**RECORD EXTRACTS**
--- START ---

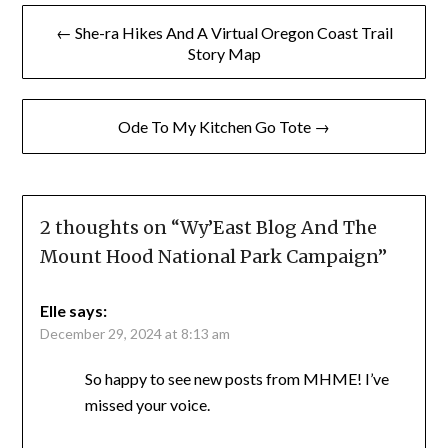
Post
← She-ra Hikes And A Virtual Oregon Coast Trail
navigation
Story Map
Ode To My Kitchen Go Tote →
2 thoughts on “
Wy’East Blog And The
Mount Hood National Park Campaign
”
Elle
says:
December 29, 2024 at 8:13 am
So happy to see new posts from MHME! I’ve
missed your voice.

--- END ---
--- START ---

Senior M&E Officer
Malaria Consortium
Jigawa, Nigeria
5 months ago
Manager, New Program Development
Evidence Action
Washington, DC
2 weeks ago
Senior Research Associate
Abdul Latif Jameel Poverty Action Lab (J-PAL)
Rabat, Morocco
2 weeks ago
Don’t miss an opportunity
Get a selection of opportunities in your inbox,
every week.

--- END ---

**REQUIREMENT**
In the listing above, locate the line with "Mount Hood National Park Campaign" and the line with "missed your voice.", then extract exactly those lines and every line between them, and nothing more.

**WRITTEN RESPONSE**
Mount Hood National Park Campaign
”
Elle
says:
December 29, 2024 at 8:13 am
So happy to see new posts from MHME! I’ve
missed your voice.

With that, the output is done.